> [Saved data entries]:
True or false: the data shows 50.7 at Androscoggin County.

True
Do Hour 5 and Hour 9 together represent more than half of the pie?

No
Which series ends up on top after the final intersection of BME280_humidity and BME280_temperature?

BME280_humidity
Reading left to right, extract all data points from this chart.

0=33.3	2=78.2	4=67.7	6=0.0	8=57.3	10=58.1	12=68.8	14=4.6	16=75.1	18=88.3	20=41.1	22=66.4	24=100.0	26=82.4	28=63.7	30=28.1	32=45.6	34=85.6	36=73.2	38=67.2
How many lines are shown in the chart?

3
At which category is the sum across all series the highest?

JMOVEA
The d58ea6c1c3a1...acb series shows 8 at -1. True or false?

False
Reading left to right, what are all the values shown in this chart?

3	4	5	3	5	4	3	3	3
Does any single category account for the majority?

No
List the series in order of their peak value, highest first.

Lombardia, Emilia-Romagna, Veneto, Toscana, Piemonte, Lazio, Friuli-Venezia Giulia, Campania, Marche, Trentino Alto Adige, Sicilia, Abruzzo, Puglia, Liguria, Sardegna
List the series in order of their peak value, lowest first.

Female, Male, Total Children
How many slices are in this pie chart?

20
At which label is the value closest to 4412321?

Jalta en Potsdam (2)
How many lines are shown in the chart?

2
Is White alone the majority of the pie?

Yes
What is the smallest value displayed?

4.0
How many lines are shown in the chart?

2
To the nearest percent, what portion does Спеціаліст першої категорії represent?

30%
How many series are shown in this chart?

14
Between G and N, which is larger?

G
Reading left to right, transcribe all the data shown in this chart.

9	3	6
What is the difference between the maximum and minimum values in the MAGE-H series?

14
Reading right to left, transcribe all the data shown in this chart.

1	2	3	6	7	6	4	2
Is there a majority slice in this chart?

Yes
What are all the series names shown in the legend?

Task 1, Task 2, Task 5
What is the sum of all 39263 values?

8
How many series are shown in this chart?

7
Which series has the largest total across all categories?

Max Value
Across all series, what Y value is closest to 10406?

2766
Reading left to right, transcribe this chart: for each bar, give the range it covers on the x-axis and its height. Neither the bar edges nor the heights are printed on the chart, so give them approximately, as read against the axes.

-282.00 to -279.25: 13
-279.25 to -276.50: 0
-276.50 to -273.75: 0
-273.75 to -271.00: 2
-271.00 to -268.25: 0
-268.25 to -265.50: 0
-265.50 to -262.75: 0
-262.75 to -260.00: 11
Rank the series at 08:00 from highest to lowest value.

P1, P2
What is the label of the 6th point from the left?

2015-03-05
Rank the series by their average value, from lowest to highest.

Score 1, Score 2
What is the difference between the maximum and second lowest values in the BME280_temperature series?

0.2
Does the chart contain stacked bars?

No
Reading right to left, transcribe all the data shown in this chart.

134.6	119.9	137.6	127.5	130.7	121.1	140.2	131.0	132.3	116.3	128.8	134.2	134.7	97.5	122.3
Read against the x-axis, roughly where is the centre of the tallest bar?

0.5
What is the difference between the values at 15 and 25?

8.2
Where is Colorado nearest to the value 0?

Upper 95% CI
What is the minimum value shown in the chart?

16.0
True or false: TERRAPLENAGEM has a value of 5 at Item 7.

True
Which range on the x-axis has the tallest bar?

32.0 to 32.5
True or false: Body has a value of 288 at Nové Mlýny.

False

> [Exercise objective]: Report each line of the listing above that contains the string "True".

> [Written answer]:
True or false: the data shows 50.7 at Androscoggin County.
True
The d58ea6c1c3a1...acb series shows 8 at -1. True or false?
True or false: TERRAPLENAGEM has a value of 5 at Item 7.
True
True or false: Body has a value of 288 at Nové Mlýny.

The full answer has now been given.